A major cable/satellite TV provider approached us to implement a new video service as an expansion to their emerging home security product line. The service would allow customers to remotely view video from their home security system on web and mobile devices. The solution required a scalable video cloud service to ingest, manage, and playout videos and associated event metadata to web and mobile clients. Customers of the service would receive notifications of motion, doors opening, and other security events though mobile services, and then login to view video from their home security system. A navigation bar would allow customers to quickly scan to events of interest in the video feed.
Our client had several components we needed to work with, including 1) a predefined video streaming specification for their edge devices, 2) APIs for user authentication and 3) validation of service entitlement with the billing system. They also wished to initially deploy the new video service on AWS, then migrate to their own data center once it was provisioned. This was an exciting opportunity for us to build, integrate, and deliver a scalable video infrastructure! Given our long history in video, we were well suited to take on this development effort.
In order to be portable to our customer’s data center, and keep operating cost as low as possible, our engineering team designed a scalable EC2/CentOS oriented infrastructure paired with S3 storage as the primary backbone. Our high level architecture looked like this.

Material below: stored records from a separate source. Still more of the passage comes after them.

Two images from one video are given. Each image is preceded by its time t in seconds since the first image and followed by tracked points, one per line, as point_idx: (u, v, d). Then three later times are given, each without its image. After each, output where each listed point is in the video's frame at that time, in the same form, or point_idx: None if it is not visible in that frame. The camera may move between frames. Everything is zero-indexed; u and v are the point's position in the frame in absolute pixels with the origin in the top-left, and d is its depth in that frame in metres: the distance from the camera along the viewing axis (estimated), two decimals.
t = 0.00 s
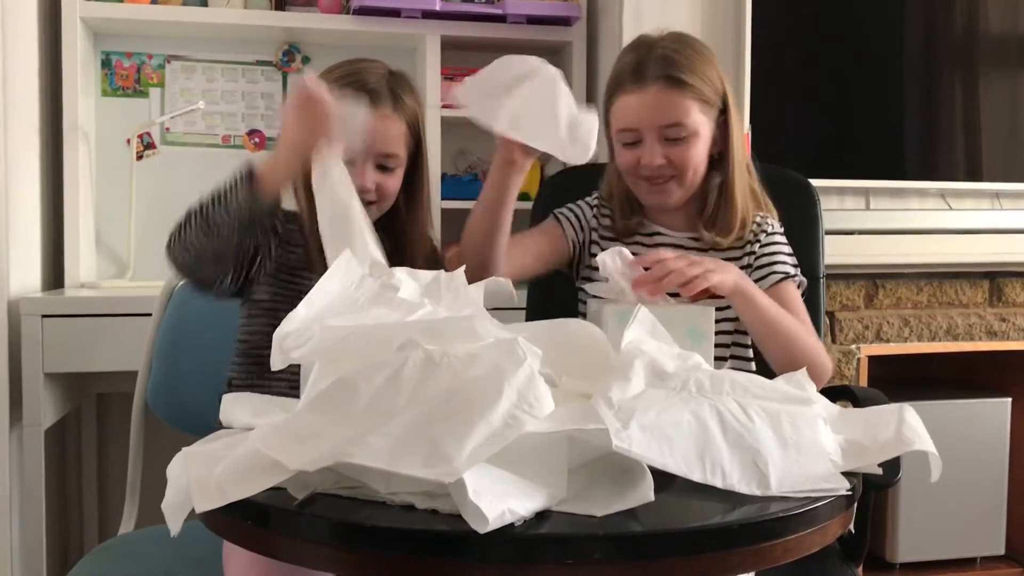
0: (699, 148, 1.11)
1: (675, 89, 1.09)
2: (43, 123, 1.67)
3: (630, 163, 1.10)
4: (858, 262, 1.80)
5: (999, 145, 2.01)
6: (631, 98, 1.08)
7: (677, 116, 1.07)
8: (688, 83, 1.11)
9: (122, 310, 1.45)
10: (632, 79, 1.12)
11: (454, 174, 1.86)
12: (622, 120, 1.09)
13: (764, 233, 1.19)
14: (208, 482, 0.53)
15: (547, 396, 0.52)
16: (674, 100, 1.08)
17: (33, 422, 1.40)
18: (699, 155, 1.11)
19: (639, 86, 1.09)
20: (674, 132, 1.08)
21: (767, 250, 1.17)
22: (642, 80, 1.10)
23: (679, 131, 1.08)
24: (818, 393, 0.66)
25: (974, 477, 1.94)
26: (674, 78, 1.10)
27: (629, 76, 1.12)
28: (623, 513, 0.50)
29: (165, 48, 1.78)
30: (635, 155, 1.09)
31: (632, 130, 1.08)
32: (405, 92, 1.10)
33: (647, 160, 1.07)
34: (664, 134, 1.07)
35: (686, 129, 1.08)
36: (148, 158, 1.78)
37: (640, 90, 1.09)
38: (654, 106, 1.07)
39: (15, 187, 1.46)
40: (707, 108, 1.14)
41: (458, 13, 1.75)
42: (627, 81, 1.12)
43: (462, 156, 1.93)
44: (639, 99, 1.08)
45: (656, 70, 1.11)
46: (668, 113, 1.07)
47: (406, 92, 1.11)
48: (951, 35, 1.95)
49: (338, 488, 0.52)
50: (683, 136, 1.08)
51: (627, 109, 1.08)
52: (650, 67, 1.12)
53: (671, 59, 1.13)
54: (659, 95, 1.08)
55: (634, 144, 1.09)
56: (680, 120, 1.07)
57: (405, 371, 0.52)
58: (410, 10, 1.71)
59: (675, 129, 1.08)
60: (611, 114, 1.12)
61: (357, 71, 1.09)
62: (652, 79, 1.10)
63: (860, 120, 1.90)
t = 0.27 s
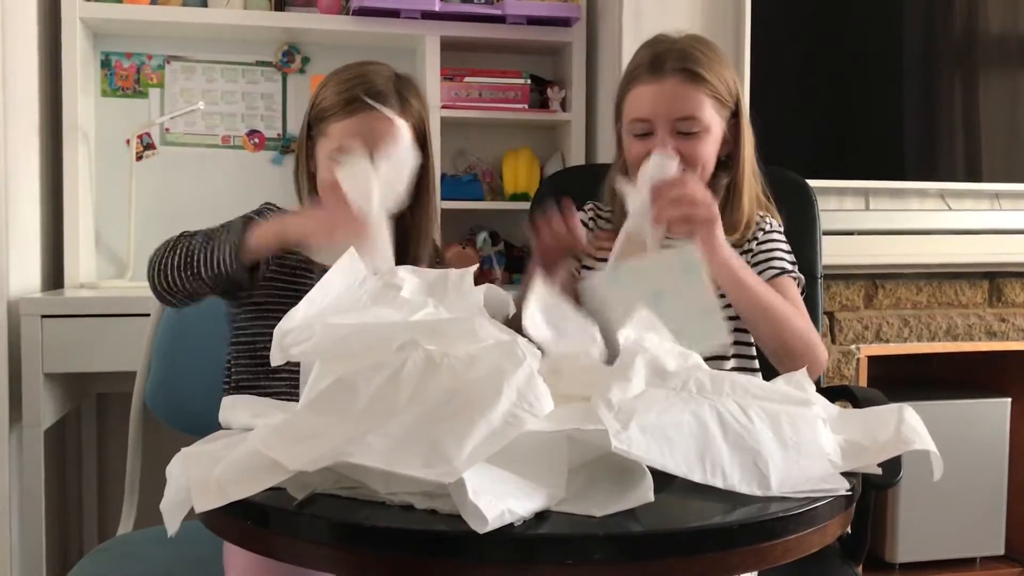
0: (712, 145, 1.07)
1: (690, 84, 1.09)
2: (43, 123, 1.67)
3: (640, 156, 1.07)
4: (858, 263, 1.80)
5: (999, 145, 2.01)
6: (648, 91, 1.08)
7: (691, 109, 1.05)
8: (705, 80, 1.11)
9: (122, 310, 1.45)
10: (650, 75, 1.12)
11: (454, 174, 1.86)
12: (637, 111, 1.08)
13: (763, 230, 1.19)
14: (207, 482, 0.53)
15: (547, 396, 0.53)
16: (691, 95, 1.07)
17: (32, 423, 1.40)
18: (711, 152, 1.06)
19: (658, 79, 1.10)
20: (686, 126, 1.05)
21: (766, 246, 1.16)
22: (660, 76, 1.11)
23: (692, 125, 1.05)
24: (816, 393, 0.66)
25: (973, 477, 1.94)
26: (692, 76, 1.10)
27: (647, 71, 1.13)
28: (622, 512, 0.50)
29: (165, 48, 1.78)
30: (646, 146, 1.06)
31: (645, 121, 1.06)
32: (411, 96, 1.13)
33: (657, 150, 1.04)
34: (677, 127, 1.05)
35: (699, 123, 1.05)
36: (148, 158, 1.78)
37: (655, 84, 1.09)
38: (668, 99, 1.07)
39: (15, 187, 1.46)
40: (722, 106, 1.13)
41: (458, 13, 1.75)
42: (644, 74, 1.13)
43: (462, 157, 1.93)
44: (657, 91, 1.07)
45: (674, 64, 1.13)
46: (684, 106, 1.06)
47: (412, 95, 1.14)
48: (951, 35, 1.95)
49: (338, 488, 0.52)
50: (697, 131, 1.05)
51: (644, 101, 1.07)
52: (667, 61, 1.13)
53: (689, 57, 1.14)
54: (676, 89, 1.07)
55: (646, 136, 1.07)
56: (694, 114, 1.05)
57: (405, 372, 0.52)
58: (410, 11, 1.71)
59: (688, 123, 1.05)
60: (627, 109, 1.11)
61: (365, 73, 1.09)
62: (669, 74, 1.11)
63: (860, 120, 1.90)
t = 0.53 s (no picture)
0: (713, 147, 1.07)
1: (691, 87, 1.09)
2: (43, 122, 1.67)
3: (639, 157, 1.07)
4: (858, 263, 1.80)
5: (999, 145, 2.01)
6: (648, 92, 1.08)
7: (692, 113, 1.05)
8: (707, 82, 1.11)
9: (121, 310, 1.45)
10: (651, 76, 1.12)
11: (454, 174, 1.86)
12: (636, 111, 1.07)
13: (758, 226, 1.19)
14: (207, 482, 0.53)
15: (547, 397, 0.52)
16: (693, 97, 1.07)
17: (33, 422, 1.40)
18: (710, 155, 1.06)
19: (659, 81, 1.09)
20: (688, 129, 1.05)
21: (759, 239, 1.16)
22: (662, 77, 1.10)
23: (694, 128, 1.05)
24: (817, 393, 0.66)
25: (973, 477, 1.94)
26: (693, 77, 1.10)
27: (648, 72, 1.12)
28: (623, 512, 0.50)
29: (165, 48, 1.78)
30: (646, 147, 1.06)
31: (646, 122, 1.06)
32: (412, 96, 1.11)
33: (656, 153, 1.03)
34: (678, 129, 1.05)
35: (700, 126, 1.05)
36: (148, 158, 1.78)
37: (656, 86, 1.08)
38: (669, 102, 1.06)
39: (15, 188, 1.46)
40: (722, 109, 1.12)
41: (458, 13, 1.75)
42: (645, 74, 1.13)
43: (462, 157, 1.93)
44: (657, 92, 1.07)
45: (677, 65, 1.12)
46: (685, 108, 1.05)
47: (412, 95, 1.12)
48: (951, 35, 1.95)
49: (338, 488, 0.52)
50: (698, 134, 1.05)
51: (644, 101, 1.07)
52: (669, 62, 1.13)
53: (690, 58, 1.13)
54: (677, 91, 1.07)
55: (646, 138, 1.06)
56: (696, 117, 1.05)
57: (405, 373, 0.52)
58: (410, 11, 1.71)
59: (689, 126, 1.05)
60: (627, 109, 1.11)
61: (365, 71, 1.09)
62: (672, 75, 1.10)
63: (860, 120, 1.90)
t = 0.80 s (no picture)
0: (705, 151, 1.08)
1: (686, 91, 1.08)
2: (43, 122, 1.67)
3: (634, 162, 1.08)
4: (858, 263, 1.80)
5: (998, 145, 2.01)
6: (639, 96, 1.08)
7: (686, 116, 1.05)
8: (700, 85, 1.11)
9: (121, 310, 1.45)
10: (643, 79, 1.11)
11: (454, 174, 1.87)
12: (631, 116, 1.07)
13: (755, 228, 1.19)
14: (206, 482, 0.53)
15: (548, 398, 0.53)
16: (686, 100, 1.07)
17: (32, 422, 1.40)
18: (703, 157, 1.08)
19: (652, 85, 1.09)
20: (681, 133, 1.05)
21: (758, 241, 1.16)
22: (654, 80, 1.10)
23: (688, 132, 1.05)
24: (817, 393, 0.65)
25: (973, 477, 1.94)
26: (686, 80, 1.09)
27: (641, 75, 1.12)
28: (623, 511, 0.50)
29: (165, 48, 1.78)
30: (640, 152, 1.07)
31: (640, 127, 1.06)
32: (413, 97, 1.11)
33: (649, 158, 1.04)
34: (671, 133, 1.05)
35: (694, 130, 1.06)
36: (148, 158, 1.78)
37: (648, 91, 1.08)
38: (663, 107, 1.06)
39: (15, 188, 1.46)
40: (715, 112, 1.12)
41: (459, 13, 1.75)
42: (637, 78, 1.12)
43: (462, 157, 1.93)
44: (650, 96, 1.07)
45: (669, 69, 1.11)
46: (679, 112, 1.05)
47: (413, 96, 1.12)
48: (951, 35, 1.95)
49: (338, 488, 0.52)
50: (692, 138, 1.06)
51: (637, 106, 1.07)
52: (663, 65, 1.12)
53: (683, 60, 1.13)
54: (671, 94, 1.07)
55: (640, 143, 1.07)
56: (689, 121, 1.05)
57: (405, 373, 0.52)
58: (410, 11, 1.71)
59: (683, 130, 1.05)
60: (621, 113, 1.11)
61: (366, 73, 1.09)
62: (663, 80, 1.09)
63: (860, 120, 1.90)
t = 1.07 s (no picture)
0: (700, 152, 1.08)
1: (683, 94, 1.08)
2: (43, 122, 1.67)
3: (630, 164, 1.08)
4: (858, 263, 1.80)
5: (998, 144, 2.01)
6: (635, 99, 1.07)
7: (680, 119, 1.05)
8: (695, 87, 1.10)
9: (121, 310, 1.45)
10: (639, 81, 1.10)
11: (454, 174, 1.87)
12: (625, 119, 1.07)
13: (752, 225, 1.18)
14: (206, 483, 0.53)
15: (548, 399, 0.52)
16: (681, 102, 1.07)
17: (32, 422, 1.40)
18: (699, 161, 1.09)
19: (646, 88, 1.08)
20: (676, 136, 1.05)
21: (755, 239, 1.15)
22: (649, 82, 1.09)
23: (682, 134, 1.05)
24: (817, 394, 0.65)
25: (974, 477, 1.94)
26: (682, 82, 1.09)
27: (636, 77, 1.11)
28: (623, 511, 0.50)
29: (165, 48, 1.78)
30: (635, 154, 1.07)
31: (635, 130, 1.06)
32: (411, 95, 1.12)
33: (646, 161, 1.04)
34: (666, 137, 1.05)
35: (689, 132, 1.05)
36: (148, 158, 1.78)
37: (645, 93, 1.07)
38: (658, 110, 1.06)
39: (15, 189, 1.46)
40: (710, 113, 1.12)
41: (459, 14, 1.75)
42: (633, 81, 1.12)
43: (462, 157, 1.93)
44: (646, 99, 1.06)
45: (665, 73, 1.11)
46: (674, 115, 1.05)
47: (411, 94, 1.13)
48: (951, 35, 1.95)
49: (338, 488, 0.52)
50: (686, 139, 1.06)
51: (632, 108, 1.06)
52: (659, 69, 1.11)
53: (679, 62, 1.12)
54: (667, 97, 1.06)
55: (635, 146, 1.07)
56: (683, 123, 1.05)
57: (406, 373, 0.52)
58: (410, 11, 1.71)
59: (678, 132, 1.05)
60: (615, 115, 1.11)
61: (366, 72, 1.10)
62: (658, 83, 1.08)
63: (860, 120, 1.90)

We had three interesting challenges on this project driven by the customer’s choice of Websockets for their route-ability and two-way communication between the edge devices and server. Our first challenge was scaling always connected devices in such a way that we maintained a small number of EC2 instances so we could keep operating costs down. We achieved this goal by forcing a device to reconnect periodically. This allowed us to effectively compact the number of active devices onto a smaller group of EC2 instances and optimize our utilization of each EC2 instance via load balancers
Our second challenge was one of cost-effective content storage. Video arrived in chunks over Websockets. S3 charges by the write. Pulling data off a Websocket and pushing it to S3 in small chunks is extremely expensive. Our solution was to stream the video to EC2 attached storage until the maximum S3 transfer size was meet, then push to S3. This minimized the S3 write costs.
This cost saving strategy lead to our third challenge. We ended up caching several seconds of video feed on the EC2 instances before transferring the data to S3. If a user logged in right away after an event notification to review video; a plausible use case for security video, and we just streamed from S3 then the client would see greatly delayed content. The delay could be nearly a minute considering edge to server, server to S3, and HLS delays. We worked with our client to determine the minimum lag time acceptable to their customers. We considered options with both development and operations costs in mind that met their requirements. We presented two potential solutions with cost and schedule estimates. One option was to buffer less data on EC2 and thereby guarantee the video in S3 would never exceed the acceptable lag time. The second option was to implement a more complex solution in which we pulled data from EC2 instances directly, then switched to S3 if the user scanned back to older video. We presented these solutions to our customer with the recommendation that we implement the more complex EC2 streaming solution as the engineering cost was quickly dwarfed by S3 transfer costs in operation. The customer agreed and we implemented an EC2 and S3 HLS streaming solution.
While not depicted in the figure, we also provided a skinnable browser based video player and navigator, and integrated our APIs with the client’s mobile development team to provide end user video viewing and navigation. We also provided a web-based admin console to manage the system and see status, as well as centralized logging for troubleshooting.
After completing integration with the customer’s user authentication, and billing systems the product was launched and ran successfully until changing business strategies deprecated the product.